While Iowa solar companies couldn’t compete with the utility’s advertisement and lobbying dollars, Miller said they tried their best to make some noise. Miller was a featured guest on local news programs and was interviewed by national news outlets.
“We spoke our passion about our clients and how it’s going to affect them. And we did this without calling out the names of the utilities,” he said. “I think our legislators appreciate that, and they appreciate speaking from the heart more than attacking. We’re the furthest thing from politicians, but we learned a lot this last session.”
The bill passed the Senate but was not brought up for a vote in the House. Out of session, solar advocates have been meeting with the utilities to work something out. The Iowa Solar Energy Trade Association has been assisting along the way.
Throughout this process, 1 Source Solar has seen its contracts decrease. At one point, the company put 13 jobs on hold because customers were too concerned about future charges. Miller said this is all unfortunate timing, since the Iowa solar market was just hitting its stride. After starting in 2015 with just two employees, 1 Source Solar has grown to 23 workers today, and Miller was expecting to double his workforce next year. But restrictive solar bills can halt growth. Legislators like to hear stories about employment and economic growth, and Miller is hoping continued advocacy moves the needle on any future decisions.
“We worked really hard to get solar in Iowa to where it is today. It seems like any teeny negative information is 10-times more harmful than one little positive piece. If something even gets brought up about extra fees for solar, everybody believes that there’s extra fees for solar. Then we have to spend six months educating people again saying it didn’t happen,” he said.
1 Source Solar is in it for the long haul. Headquartered so close to Des Moines, Miller said many of his employees quickly zip down to the statehouse when anything comes up. The company is now one of the most active pro-solar voices in the state, and that exposure will help business even in this slowdown.
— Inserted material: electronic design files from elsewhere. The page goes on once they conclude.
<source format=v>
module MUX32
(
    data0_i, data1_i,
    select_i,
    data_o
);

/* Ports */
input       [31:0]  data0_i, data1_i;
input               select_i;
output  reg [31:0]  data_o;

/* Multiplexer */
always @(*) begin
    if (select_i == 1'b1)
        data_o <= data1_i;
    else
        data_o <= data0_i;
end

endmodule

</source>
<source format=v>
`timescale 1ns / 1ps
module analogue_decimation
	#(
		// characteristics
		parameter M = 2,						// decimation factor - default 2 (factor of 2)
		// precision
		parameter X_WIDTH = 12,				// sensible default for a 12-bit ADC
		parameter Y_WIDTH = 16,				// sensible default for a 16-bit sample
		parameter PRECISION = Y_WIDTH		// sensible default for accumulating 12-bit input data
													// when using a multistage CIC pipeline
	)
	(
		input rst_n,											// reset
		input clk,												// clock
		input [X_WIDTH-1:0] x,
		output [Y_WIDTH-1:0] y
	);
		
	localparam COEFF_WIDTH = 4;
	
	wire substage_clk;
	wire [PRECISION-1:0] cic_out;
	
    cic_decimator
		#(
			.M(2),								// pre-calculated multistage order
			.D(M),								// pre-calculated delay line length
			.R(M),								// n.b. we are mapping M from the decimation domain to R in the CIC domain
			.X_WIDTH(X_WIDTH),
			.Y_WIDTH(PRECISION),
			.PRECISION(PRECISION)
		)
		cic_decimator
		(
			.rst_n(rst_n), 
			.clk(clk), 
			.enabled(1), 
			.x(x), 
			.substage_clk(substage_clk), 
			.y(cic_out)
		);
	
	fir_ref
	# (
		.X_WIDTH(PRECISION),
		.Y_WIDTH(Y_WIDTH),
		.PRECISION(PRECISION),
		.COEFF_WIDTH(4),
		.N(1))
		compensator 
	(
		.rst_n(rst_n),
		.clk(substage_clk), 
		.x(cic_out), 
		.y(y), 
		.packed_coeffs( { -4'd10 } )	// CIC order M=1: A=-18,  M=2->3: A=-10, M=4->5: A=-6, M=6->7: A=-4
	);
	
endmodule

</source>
“I didn’t think I’d be involved with politics, but it has helped our business tremendously just because we have been in the public eye,” Miller said. “I was in the Washington Post and had people calling from around the country to say, ‘Thank you. Fight the good fight.’ I was not thinking about that when we were fighting and our palms were sweaty and we were shaking, but now I feel like our programs are loaded and we’re ready to educate.”
Solarman says
“The demand fee for the entire month was determined by the highest usage during peak hours of 2 to 7 p.m., Monday through Friday. Customers were charged $9/kW in the summer and $3/kW in cooler months. For example, if a customer’s peak demand was 10 kW on a Friday afternoon, they’d be charged $90 in the summer and $30 in off-months.”
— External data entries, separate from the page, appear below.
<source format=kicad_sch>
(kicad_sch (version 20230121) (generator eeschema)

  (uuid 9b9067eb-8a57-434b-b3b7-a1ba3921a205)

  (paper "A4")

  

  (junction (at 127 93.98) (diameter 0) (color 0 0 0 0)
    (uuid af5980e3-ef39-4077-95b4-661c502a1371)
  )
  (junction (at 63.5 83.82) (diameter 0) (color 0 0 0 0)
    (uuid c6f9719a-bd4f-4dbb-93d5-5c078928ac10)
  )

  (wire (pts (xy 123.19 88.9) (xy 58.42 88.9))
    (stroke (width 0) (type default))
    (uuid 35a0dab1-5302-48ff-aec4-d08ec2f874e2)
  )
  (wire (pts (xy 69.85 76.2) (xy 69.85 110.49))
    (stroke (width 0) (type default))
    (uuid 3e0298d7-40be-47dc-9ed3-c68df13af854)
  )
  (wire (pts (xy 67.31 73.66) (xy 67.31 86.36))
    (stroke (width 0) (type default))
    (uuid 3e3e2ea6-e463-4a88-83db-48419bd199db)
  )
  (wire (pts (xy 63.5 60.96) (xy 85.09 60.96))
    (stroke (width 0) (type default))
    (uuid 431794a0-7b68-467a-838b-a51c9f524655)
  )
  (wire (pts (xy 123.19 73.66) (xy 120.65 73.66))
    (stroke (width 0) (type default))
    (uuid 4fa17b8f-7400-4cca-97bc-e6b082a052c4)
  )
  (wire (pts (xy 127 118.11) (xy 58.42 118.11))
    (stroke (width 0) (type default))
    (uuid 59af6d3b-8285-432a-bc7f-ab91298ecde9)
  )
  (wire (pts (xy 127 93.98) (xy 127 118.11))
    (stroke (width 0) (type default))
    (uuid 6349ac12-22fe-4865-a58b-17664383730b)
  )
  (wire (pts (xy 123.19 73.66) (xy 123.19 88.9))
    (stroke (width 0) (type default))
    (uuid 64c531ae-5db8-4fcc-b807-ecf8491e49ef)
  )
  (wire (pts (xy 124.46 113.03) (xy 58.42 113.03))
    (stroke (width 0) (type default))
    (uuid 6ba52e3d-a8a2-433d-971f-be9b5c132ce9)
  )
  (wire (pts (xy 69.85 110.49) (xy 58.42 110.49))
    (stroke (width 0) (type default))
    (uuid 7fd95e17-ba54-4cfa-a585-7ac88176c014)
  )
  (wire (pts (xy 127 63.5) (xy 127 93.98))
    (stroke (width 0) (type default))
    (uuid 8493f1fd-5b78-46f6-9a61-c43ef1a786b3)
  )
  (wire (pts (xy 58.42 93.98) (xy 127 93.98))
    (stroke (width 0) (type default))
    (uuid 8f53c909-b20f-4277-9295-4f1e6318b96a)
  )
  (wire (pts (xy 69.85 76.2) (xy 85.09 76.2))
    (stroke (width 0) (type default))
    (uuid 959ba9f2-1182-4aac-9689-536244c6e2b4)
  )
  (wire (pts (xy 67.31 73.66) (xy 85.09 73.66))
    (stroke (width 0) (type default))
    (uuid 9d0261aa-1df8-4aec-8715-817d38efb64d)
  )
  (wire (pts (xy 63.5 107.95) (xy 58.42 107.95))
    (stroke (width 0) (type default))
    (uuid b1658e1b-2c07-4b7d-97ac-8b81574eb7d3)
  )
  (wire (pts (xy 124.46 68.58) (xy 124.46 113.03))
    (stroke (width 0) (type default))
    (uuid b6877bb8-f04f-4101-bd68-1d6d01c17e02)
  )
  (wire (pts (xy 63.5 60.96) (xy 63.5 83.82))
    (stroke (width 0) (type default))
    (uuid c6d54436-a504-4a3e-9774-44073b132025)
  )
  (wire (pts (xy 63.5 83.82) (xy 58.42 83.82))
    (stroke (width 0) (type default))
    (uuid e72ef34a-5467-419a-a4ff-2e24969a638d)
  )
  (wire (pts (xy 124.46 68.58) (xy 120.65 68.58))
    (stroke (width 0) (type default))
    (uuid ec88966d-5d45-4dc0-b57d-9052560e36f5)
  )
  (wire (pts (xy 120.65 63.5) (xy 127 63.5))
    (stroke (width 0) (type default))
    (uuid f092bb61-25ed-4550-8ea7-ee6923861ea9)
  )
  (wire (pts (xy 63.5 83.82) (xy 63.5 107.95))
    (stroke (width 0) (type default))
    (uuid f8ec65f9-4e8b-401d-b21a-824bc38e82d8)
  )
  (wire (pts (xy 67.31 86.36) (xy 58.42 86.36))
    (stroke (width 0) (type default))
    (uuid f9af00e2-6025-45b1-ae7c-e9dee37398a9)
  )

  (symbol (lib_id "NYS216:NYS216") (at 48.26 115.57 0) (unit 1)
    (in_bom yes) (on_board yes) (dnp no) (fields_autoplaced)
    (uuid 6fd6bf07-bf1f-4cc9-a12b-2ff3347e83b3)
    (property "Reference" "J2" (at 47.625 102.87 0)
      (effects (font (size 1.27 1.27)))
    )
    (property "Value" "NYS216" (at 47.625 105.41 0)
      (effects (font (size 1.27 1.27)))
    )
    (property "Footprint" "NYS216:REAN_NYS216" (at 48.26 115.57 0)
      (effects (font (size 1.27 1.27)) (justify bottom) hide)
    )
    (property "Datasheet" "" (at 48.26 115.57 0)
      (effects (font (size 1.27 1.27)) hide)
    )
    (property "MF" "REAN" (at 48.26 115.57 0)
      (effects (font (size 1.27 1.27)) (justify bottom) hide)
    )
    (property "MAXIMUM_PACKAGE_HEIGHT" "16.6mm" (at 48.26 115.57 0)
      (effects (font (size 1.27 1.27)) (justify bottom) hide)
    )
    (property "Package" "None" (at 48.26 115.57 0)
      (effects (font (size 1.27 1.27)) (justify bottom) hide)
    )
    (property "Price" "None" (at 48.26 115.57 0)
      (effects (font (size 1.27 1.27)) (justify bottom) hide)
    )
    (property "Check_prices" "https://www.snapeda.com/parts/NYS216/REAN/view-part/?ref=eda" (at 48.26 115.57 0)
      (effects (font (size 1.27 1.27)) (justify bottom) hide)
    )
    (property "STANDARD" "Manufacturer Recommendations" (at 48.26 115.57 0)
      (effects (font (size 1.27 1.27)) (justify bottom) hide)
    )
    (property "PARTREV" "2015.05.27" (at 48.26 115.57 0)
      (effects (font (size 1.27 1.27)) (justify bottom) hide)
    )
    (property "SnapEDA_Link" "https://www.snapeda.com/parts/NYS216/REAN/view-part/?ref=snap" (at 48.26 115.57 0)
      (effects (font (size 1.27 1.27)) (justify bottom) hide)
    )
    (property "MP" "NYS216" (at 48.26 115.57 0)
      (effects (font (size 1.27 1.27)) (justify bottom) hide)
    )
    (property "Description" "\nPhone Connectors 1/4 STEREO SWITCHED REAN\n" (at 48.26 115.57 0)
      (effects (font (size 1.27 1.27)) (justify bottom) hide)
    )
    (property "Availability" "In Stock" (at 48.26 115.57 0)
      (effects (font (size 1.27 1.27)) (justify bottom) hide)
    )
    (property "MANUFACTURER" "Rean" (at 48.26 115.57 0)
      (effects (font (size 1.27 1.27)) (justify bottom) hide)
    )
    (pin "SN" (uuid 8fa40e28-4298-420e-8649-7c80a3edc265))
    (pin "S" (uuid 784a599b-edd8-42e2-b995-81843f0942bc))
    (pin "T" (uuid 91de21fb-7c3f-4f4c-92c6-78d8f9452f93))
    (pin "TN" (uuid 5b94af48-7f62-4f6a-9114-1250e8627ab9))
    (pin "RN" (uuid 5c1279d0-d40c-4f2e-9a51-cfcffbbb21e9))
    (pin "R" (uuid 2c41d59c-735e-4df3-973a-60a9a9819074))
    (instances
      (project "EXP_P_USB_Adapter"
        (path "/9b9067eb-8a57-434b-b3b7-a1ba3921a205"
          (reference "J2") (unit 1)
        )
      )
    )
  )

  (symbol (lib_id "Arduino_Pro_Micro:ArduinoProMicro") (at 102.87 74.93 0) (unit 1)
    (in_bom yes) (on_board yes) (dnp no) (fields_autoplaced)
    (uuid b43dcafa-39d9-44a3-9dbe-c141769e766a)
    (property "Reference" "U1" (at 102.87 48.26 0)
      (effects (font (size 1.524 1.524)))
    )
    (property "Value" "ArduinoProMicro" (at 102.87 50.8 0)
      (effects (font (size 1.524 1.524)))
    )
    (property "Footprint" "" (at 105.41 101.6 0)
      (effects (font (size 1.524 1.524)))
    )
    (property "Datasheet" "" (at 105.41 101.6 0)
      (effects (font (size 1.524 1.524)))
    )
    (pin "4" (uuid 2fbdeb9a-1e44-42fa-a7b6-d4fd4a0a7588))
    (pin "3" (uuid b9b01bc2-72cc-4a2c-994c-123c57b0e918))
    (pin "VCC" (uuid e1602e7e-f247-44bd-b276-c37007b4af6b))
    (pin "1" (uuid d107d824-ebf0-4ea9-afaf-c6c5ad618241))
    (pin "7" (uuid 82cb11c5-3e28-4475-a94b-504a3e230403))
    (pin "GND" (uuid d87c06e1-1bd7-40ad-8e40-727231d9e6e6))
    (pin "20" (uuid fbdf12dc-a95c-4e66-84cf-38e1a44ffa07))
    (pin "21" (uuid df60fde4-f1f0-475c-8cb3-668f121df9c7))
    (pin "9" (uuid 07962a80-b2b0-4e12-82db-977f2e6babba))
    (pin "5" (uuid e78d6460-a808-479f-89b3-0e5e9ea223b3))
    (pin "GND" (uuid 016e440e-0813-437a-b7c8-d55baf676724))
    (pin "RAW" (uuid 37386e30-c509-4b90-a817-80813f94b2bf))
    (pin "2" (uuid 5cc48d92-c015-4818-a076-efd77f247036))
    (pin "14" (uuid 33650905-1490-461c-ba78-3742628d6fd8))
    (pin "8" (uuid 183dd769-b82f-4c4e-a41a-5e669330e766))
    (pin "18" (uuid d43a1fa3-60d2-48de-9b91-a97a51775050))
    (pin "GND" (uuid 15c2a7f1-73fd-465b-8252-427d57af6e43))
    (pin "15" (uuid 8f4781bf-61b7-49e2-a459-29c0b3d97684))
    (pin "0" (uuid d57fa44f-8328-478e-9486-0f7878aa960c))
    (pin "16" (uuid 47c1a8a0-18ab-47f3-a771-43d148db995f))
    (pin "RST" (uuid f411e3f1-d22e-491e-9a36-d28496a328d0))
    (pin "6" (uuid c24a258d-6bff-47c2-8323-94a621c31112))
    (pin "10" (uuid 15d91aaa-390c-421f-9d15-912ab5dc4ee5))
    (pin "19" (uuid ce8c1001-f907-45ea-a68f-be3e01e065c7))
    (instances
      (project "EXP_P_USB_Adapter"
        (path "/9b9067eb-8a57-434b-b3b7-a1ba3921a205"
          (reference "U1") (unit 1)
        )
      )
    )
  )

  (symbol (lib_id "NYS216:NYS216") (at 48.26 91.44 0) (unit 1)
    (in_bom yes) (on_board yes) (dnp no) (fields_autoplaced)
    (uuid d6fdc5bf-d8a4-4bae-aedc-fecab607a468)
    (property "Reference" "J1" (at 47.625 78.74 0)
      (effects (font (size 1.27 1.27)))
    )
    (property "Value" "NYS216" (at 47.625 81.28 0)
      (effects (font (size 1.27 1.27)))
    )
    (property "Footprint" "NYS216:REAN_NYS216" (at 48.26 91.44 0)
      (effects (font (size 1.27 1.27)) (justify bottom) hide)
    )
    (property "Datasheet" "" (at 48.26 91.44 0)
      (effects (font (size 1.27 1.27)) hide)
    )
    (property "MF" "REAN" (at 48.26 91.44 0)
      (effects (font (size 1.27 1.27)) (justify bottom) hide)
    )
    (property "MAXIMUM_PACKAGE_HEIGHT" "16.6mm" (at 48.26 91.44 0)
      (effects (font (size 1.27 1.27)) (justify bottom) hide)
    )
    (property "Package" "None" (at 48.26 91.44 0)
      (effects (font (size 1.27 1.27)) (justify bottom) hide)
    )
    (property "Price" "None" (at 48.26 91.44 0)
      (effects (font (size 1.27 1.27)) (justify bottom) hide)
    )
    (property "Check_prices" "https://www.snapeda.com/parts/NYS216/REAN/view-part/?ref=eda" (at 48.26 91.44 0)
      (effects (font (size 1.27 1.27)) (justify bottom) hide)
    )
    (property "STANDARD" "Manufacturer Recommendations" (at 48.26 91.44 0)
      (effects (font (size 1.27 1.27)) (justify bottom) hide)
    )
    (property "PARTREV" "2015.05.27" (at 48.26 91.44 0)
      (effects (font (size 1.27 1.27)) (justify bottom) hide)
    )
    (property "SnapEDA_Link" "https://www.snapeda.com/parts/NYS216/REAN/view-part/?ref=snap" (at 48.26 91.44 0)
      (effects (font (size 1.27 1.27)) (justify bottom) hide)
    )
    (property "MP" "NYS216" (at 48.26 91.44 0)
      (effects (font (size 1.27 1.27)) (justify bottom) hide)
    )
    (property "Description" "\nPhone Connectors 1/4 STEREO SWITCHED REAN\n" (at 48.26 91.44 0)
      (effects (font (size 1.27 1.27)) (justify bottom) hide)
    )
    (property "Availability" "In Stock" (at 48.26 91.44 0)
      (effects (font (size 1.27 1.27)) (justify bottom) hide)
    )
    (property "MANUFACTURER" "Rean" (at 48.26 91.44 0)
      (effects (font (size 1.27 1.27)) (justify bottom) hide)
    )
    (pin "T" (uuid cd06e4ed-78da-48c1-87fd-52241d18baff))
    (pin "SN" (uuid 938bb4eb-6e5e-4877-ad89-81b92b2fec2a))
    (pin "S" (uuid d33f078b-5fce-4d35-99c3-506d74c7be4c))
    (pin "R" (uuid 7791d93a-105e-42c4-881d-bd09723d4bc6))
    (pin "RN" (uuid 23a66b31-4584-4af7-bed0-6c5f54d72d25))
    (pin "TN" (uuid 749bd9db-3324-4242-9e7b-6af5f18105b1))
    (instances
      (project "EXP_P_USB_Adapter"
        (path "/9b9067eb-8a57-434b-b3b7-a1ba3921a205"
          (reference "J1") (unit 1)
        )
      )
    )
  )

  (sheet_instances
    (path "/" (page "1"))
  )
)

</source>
This and the rate spiking TOU programs becoming popular with electric utilities are the reasons to one’s own solar PV system with smart energy storage system. One can monitor the “flow” of power to and from the utility. A smart ESS with its own onboard hybrid inverter should be able to soften or eliminate these “peak demand charges”. A smart ESS should also be able to use the grid itself for arbitrage where off peak or super off peak electricity is used to charge the battery pack for the next days energy use. In the instance above, one could store most of the daily solar PV in the battery pack while using the (grid) power during the peak solar generation period of the day to run the house and sync up and use the stored battery power from the 2 to 7 PM hours when solar PV generation is “rolling off” for the day. At say midnight, if the utility has super off peak electricity pricing, charge the ESS battery for the next mornings “wake up” energy use time of day, just before solar PV starts to generate good usable power.